Também a Secretaria do Tesouro Nacional trabalha com expectativa de baixo crescimento da economia no curto e no médio prazos. O órgão prevê crescimento de 1,2% do PIB em 2017; 2,5%, em 2018, e 2,5%, em 2019. Não há garantias de que essas previsões vão se confirmar. Talvez as coisas piorem. Economistas das várias escolas keynesianas e nacional desenvolvimentistas são pessimistas. Eles acreditam que a retomada do crescimento econômico – com ou sem inflação – depende de uma política agressiva de investimentos públicos. O que ocorre é justamente o contrário.
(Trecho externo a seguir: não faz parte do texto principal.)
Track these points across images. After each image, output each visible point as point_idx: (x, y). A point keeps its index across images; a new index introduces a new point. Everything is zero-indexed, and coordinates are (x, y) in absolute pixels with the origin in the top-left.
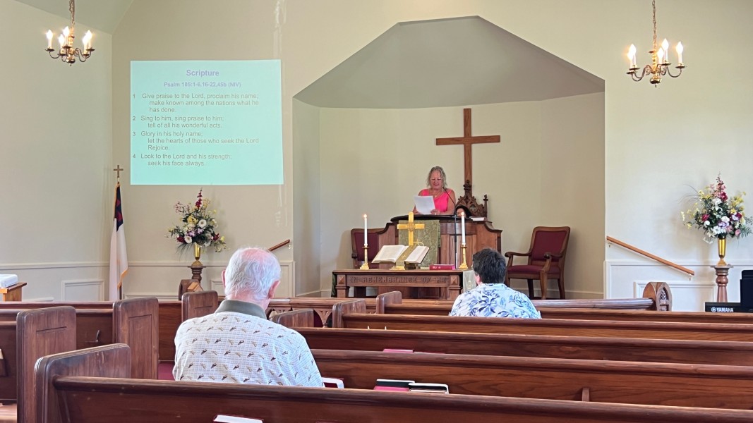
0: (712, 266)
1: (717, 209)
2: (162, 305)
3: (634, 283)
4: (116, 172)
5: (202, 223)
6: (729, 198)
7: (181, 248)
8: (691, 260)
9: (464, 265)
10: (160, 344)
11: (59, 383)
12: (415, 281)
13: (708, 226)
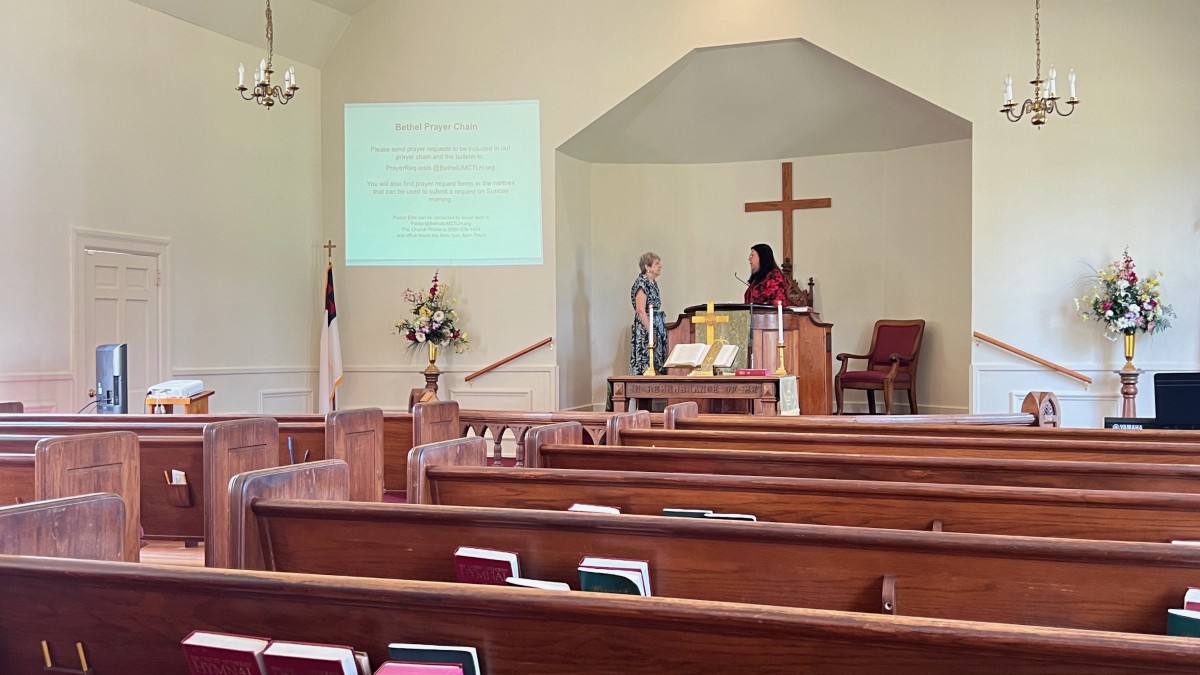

O Novo Regime Fiscal imposto pela dupla Temer/Meirelles, a que os Estados terão que aderir compulsoriamente, deverá sustentar a recessão. Mesmo que haja recuperação, ela será modesta, conforme admitem as projeções do BC e da STN.

Há um quase consenso entre os economistas brasileiros de que, para a economia atingir seu equilíbrio e prover as demandas sociais resultantes do aumento populacional, nosso PIB teria que crescer a uma taxa média de pelos menos 4%. Abaixo disso é o péssimo de Pareto.

De acordo com a ata da última reunião do Copom, o BC sinaliza que pode “flexibilizar a política monetária”– isto é, rebaixar a Selic – se a inflação continuar caindo. Mas, ao afirmar que a inflação fechará o ano dentro da meta, o sinal não seria o oposto? O sinal não seria de que, para trazer a inflação para dentro da meta, o Copom iria talvez interromper a trajetória de queda da Selic? Saberemos em janeiro, quando o Comitê se reunir.